Return every line of the data below verbatim, leaving out the pictures.

▼

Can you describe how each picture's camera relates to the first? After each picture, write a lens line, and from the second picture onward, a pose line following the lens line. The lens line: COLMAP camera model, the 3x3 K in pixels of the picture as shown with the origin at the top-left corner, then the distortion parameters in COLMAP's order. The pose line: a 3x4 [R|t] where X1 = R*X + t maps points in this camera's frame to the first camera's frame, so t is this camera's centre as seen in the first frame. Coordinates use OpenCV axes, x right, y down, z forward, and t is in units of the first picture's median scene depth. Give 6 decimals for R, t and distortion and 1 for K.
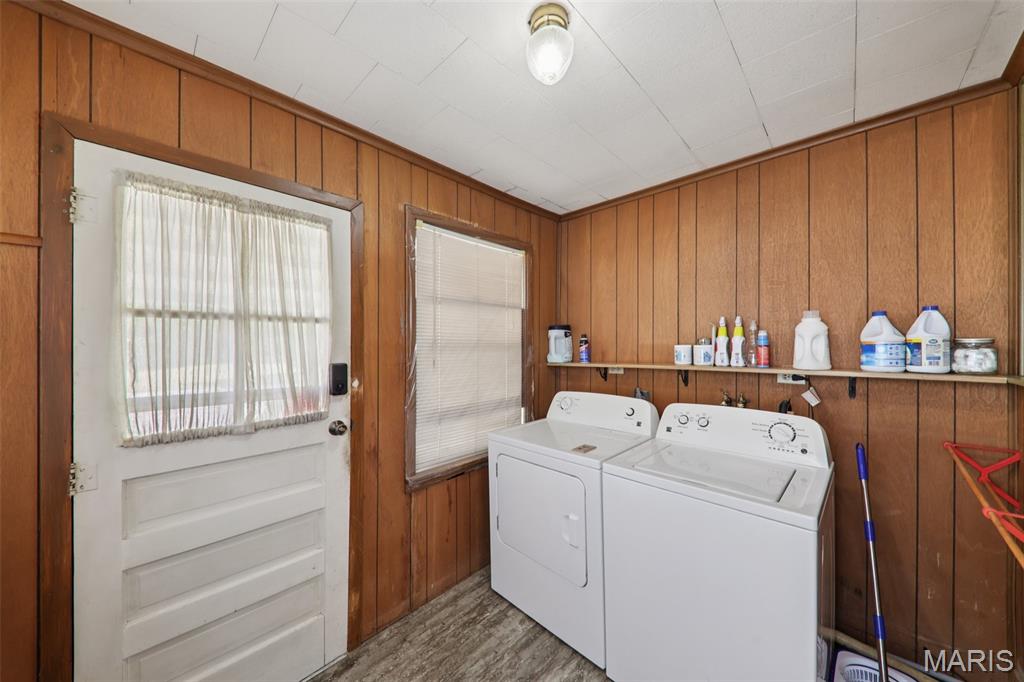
lens RADIAL K [[358.0, 0, 512.0], [0, 358.0, 341.0], [0, 0, 1]] dist [0.015460, -0.007597]
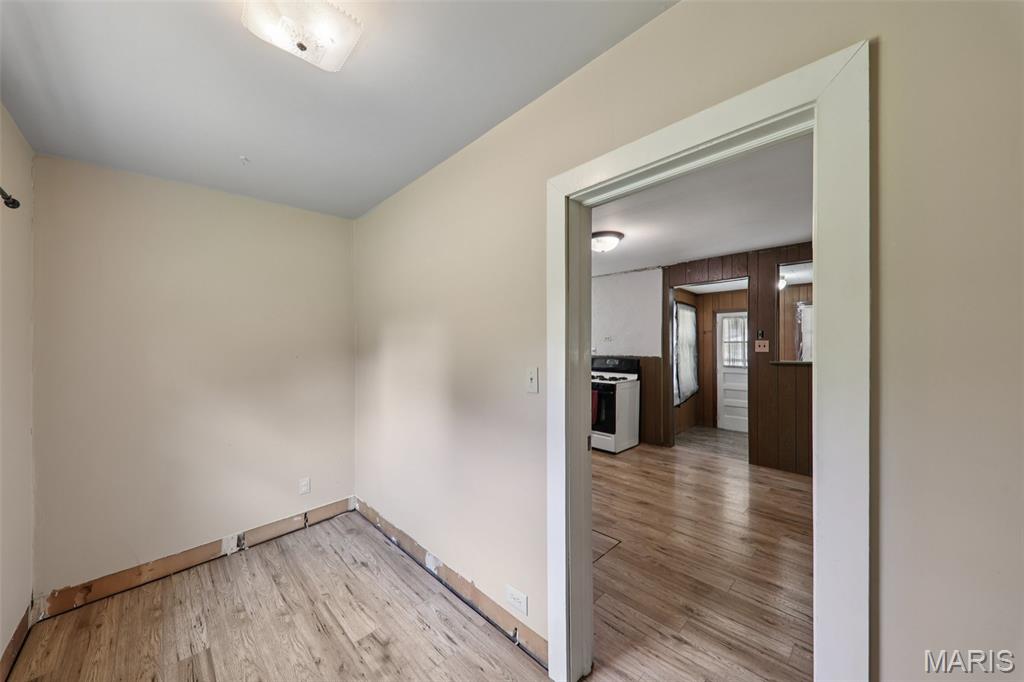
lens RADIAL K [[358.0, 0, 512.0], [0, 358.0, 341.0], [0, 0, 1]] dist [0.015460, -0.007597]
pose [[-0.032263, -0.002084, -0.999477, 4.384129], [0.005427, 0.999983, -0.002261, -0.102026], [0.999465, -0.005498, -0.032251, -1.986124]]
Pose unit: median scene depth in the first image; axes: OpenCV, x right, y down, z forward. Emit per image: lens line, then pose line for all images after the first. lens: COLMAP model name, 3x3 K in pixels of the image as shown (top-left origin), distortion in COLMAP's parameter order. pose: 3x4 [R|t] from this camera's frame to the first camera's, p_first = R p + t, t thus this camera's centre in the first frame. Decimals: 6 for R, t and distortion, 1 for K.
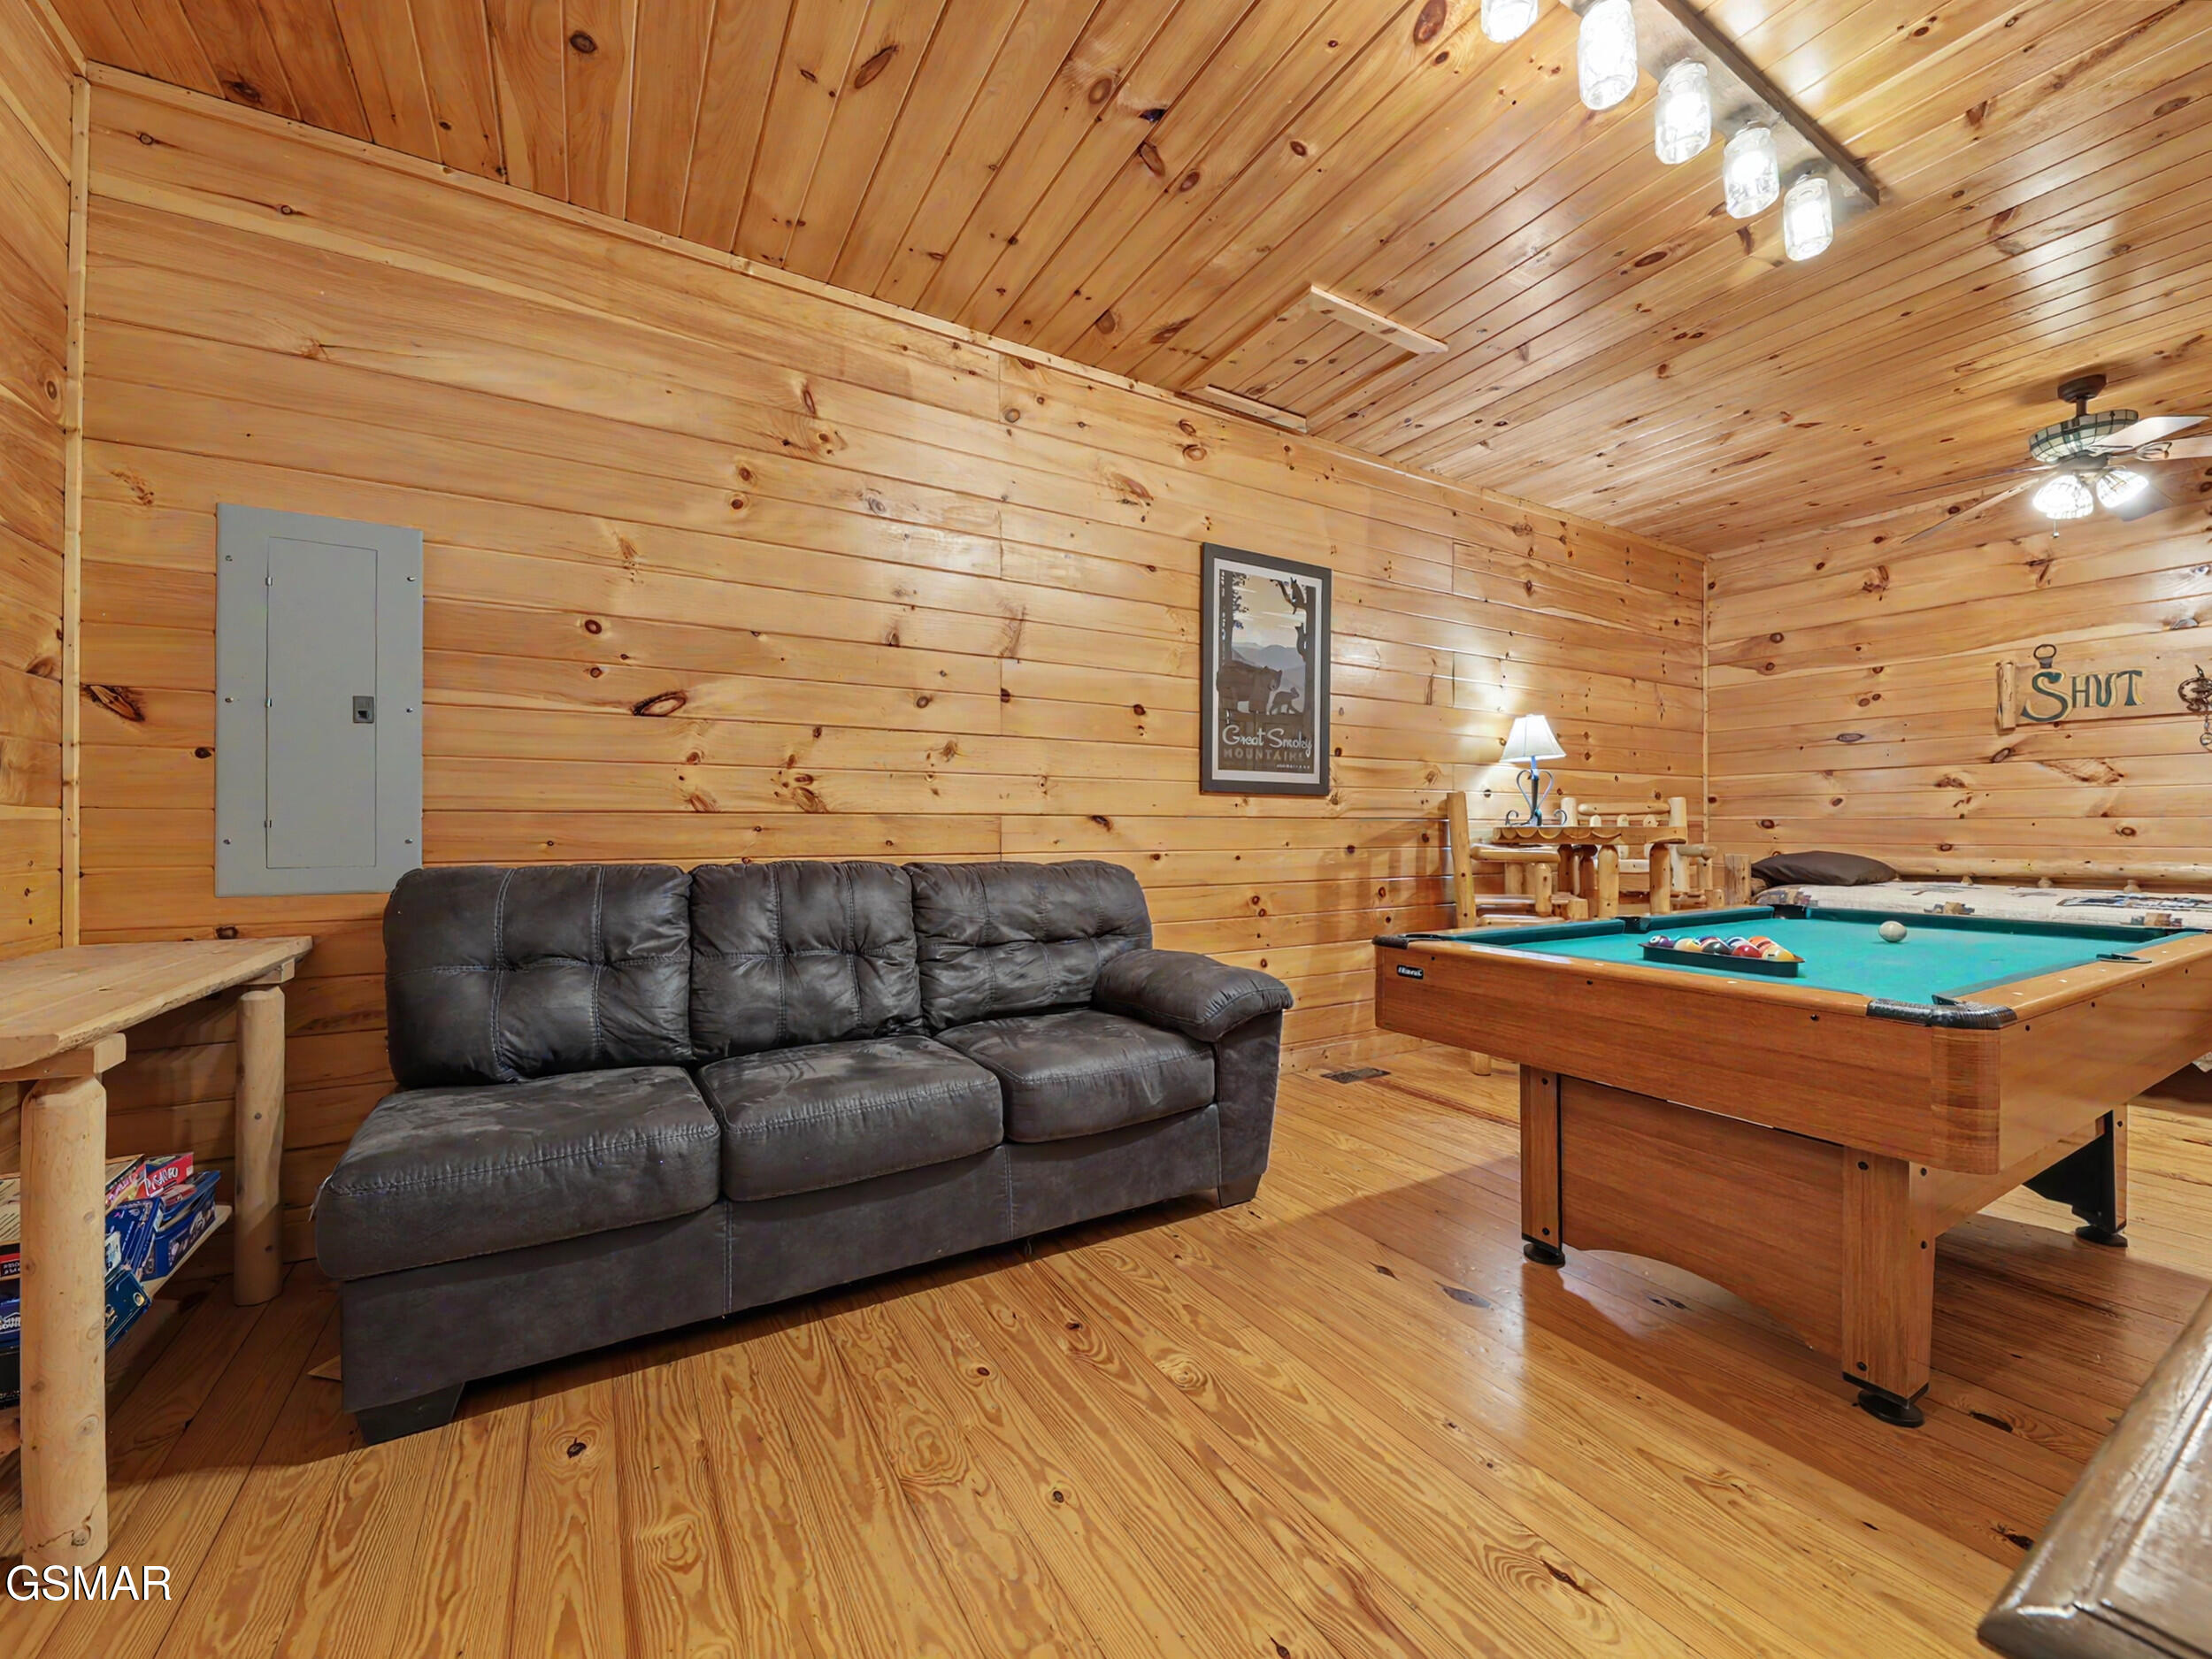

▲

• Result below:
Can you describe how each picture's camera relates to the first? After each picture, write a lens line, and from the second picture onward, a pose line following the lens line. The lens line: COLMAP camera model, the 3x3 K in pixels of the picture as shown with the origin at the top-left corner, then the distortion parameters in COLMAP's order. The pose line: a 3x4 [R|t] where X1 = R*X + t maps points in this camera's frame to the first camera's frame, so t is this camera's centre as seen in the first frame. Coordinates use OpenCV axes, x right, y down, z forward, and t is in units of the first picture's median scene depth. Give 6 decimals for R, t and distortion and 1 for K.
lens RADIAL K [[358.0, 0, 512.0], [0, 358.0, 341.0], [0, 0, 1]] dist [0.015460, -0.007597]
lens RADIAL K [[358.0, 0, 512.0], [0, 358.0, 341.0], [0, 0, 1]] dist [0.015460, -0.007597]
pose [[-0.032263, -0.002084, -0.999477, 4.384129], [0.005427, 0.999983, -0.002261, -0.102026], [0.999465, -0.005498, -0.032251, -1.986124]]
Pose unit: median scene depth in the first image; axes: OpenCV, x right, y down, z forward. Emit per image: lens line, then pose line for all images after the first. lens: COLMAP model name, 3x3 K in pixels of the image as shown (top-left origin), distortion in COLMAP's parameter order. pose: 3x4 [R|t] from this camera's frame to the first camera's, p_first = R p + t, t thus this camera's centre in the first frame. Decimals: 6 for R, t and distortion, 1 for K.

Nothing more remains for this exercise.